Am I being overly harsh? To a degree. I respect that by making another movie from the mean streets that Scorsese is operating under his own immense shadow. But anyone who tabs The Departed as some return to form is missing the central themes of the director’s gangster oeuvre. The Departed isn’t kin to Casino. It’s the foul-mouthed stepbrother of Steven Soderbergh’s Ocean’s Eleven. This is a gleaming, star-worshiping crowd-pleaser. It’s Scorsese goes popcorn flick. That’s fine and good, I guess. On the other hand, what’s the point of having a legendary filmmaker with the clout to get studios to bend to his whims if he doesn’t ask the mainstream to so much as tilt their heads?

The Departed is Scorsese on cruise control.

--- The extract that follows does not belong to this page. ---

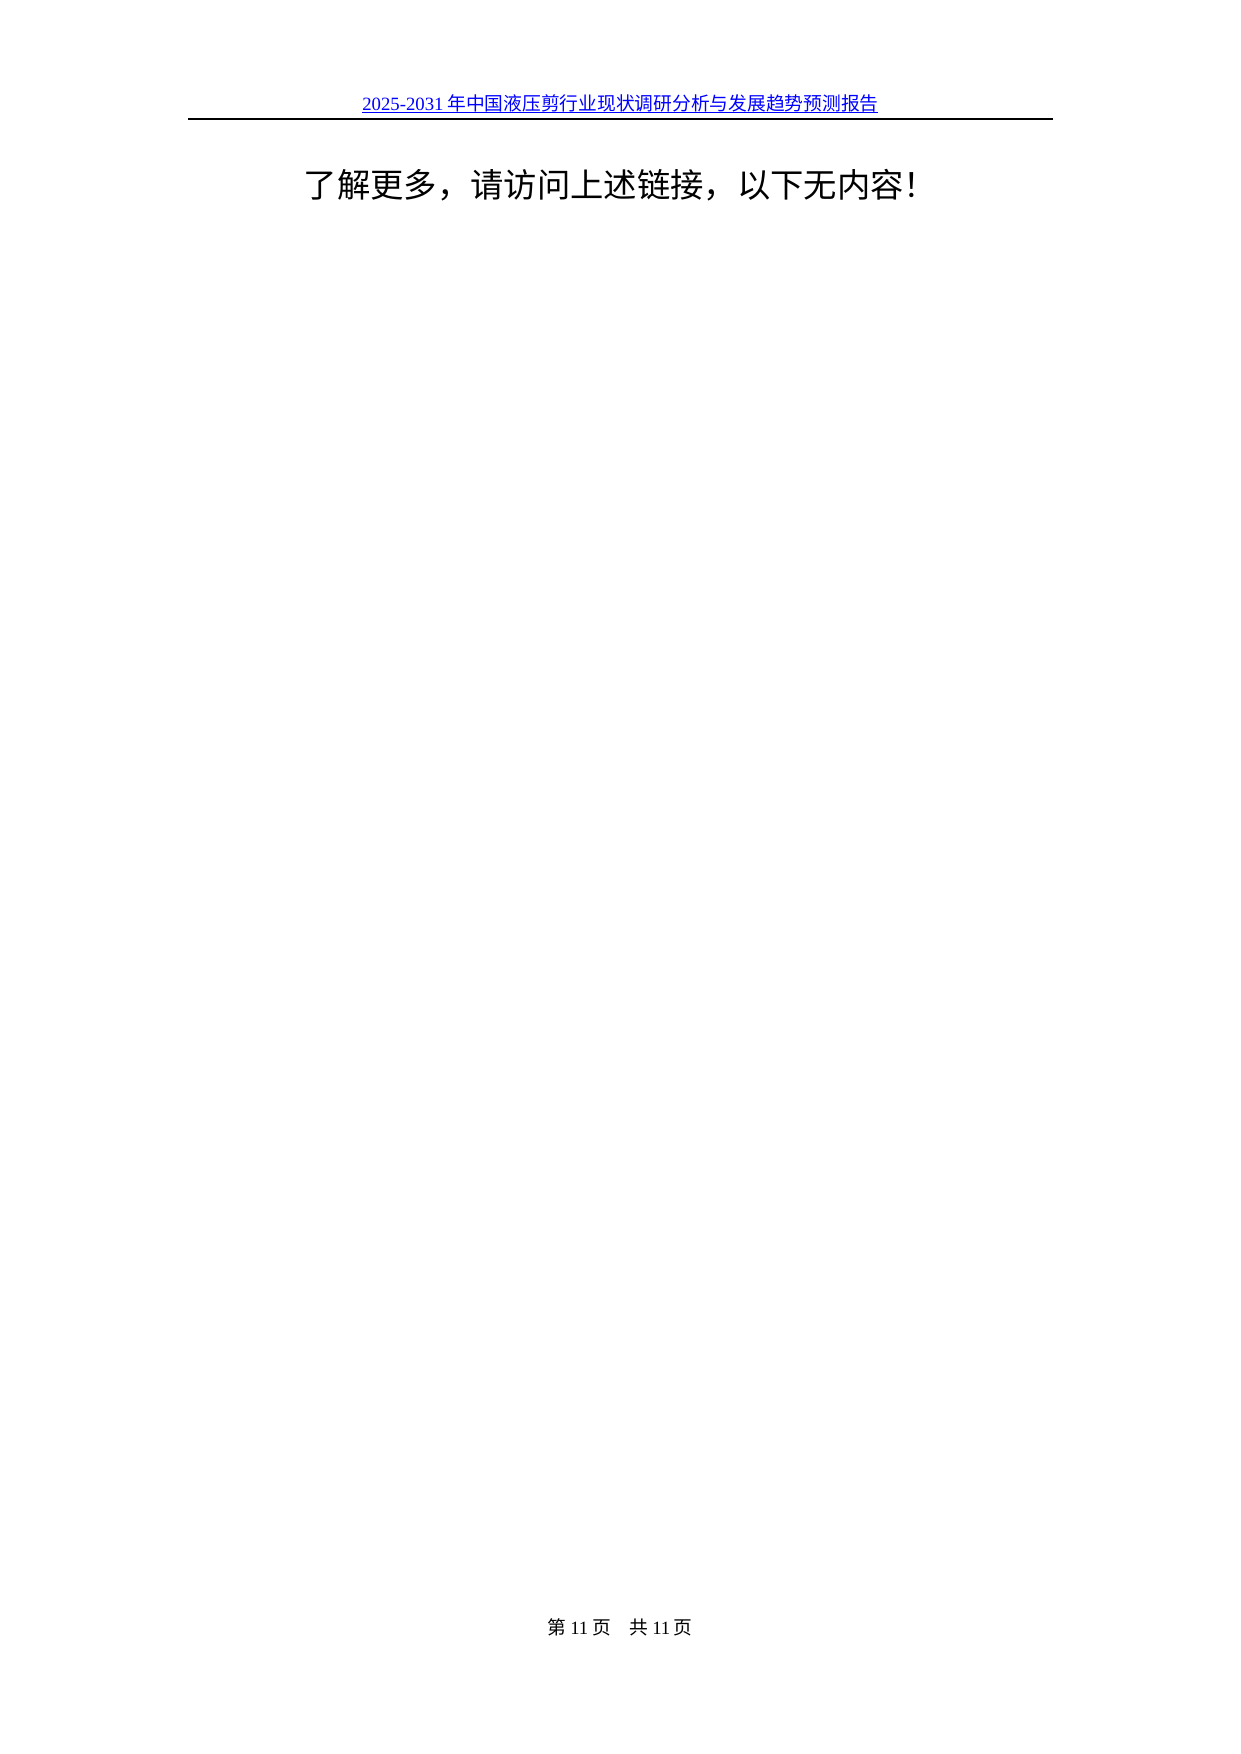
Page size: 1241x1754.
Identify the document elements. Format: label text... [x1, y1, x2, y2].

title 了解更多，请访问上述链接，以下无内容！ [187, 150, 1053, 215]
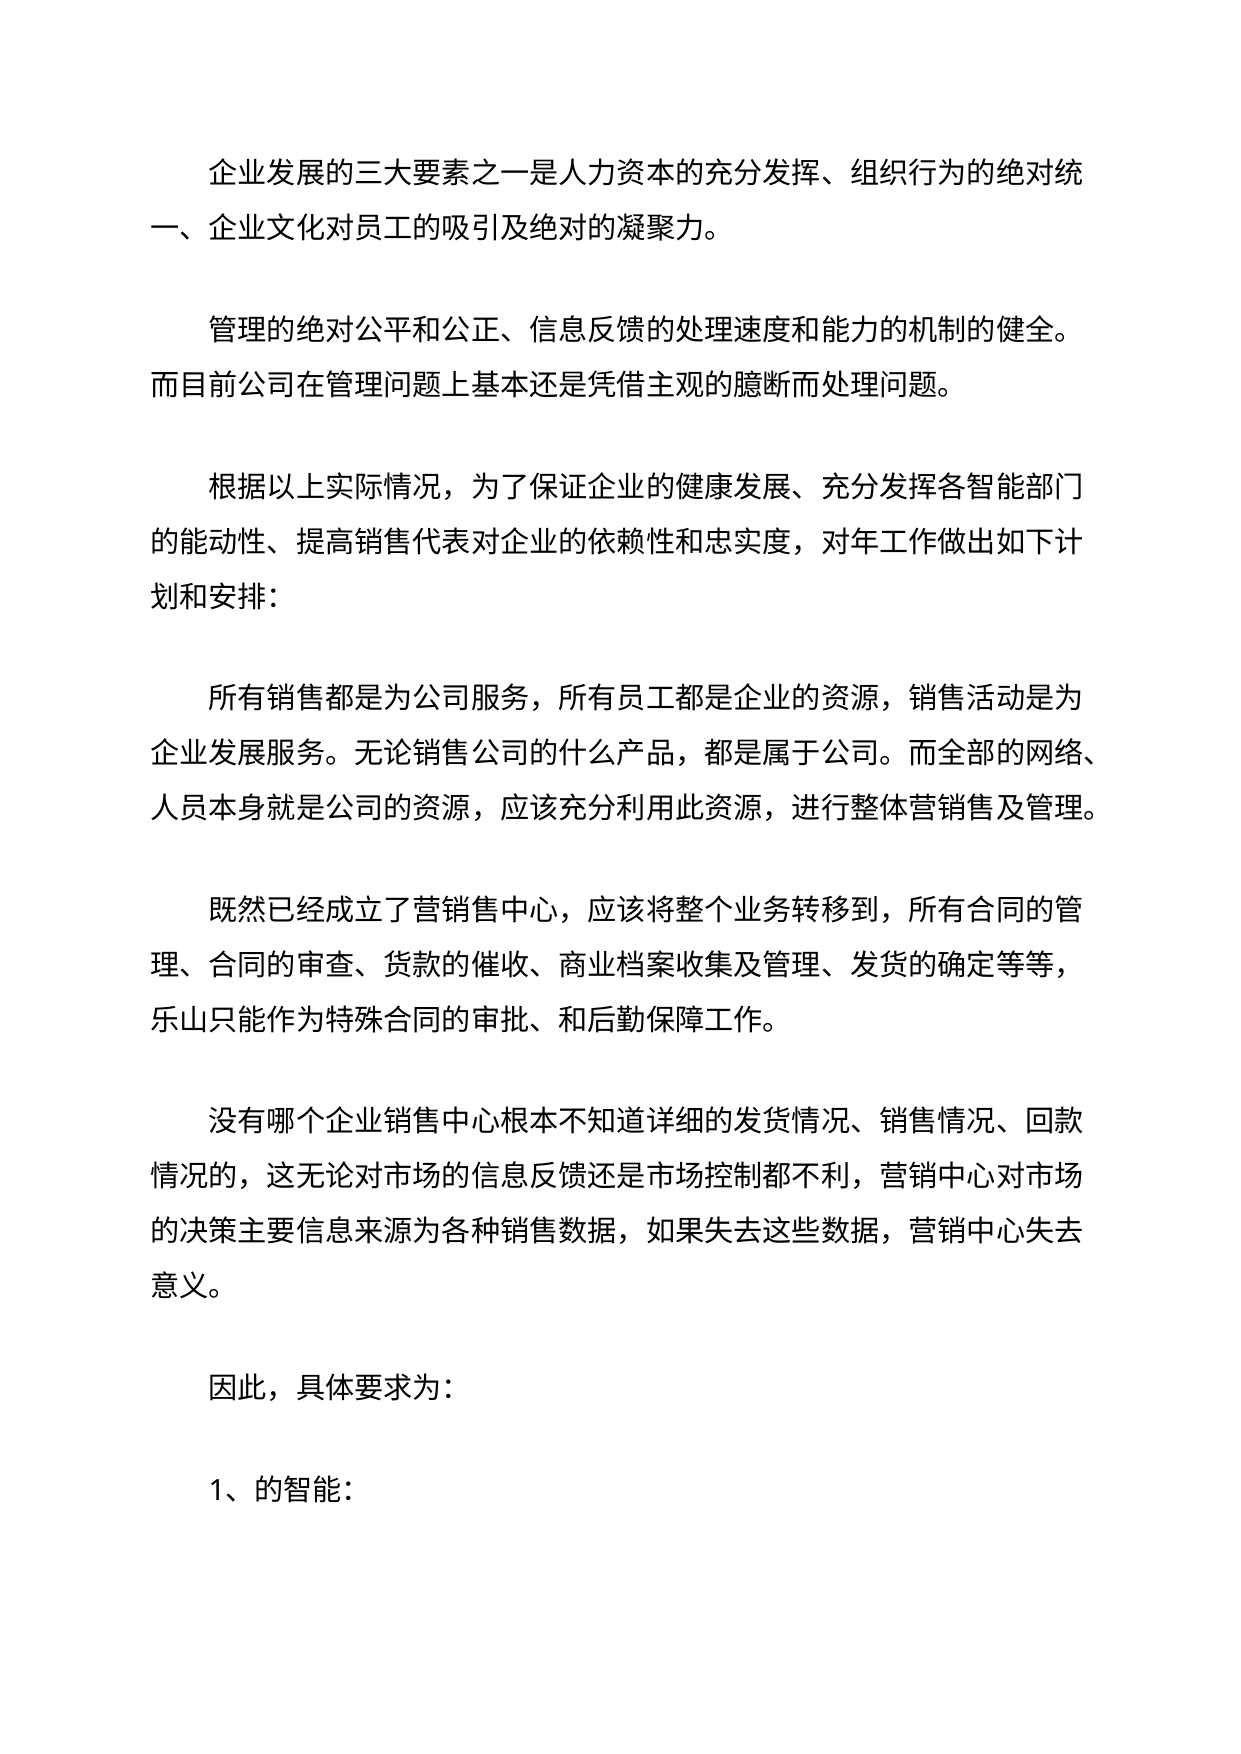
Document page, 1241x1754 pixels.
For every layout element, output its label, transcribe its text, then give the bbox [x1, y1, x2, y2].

For proof, look no further than the soundtrack, which includes tracks from the Beach Boys, John Lennon, Van Morrison and the Rolling Stones, including – for the third time in a Scorsese picture – the song “Gimme Shelter.” I’m not asking for Kanye West here, but could we at least leap into the 1980s? Given the Irish mob connection, some classic or even contemporary U2 would have seemed appropriate. But instead of looking retro, Scorsese comes off as behind the times, or like someone going through the motions. It’s all so safe.

Along those lines, maybe the presence of Nicholson, who is unrestrained in his Jackness, provides too much of a good thing as the mob demigod. His performance may pick up an Oscar nomination, but to me it feels like an empty caricature. Over the course of Scorsese’s career, the director has had a hand in creating some of film’s most unforgettable scoundrels, from Travis Bickle to Bill the Butcher, but Sadistic Nicholson doesn’t belong in their company. He’s truly frightening only if you have courtside tickets to the Lakers. Even when the bullets start flying and bodies start falling, the characters of The Departed never feel as tough and unhinged as their reputations. This is a movie about false identities that, appropriately or not, delivers sheep in wolves’ clothing.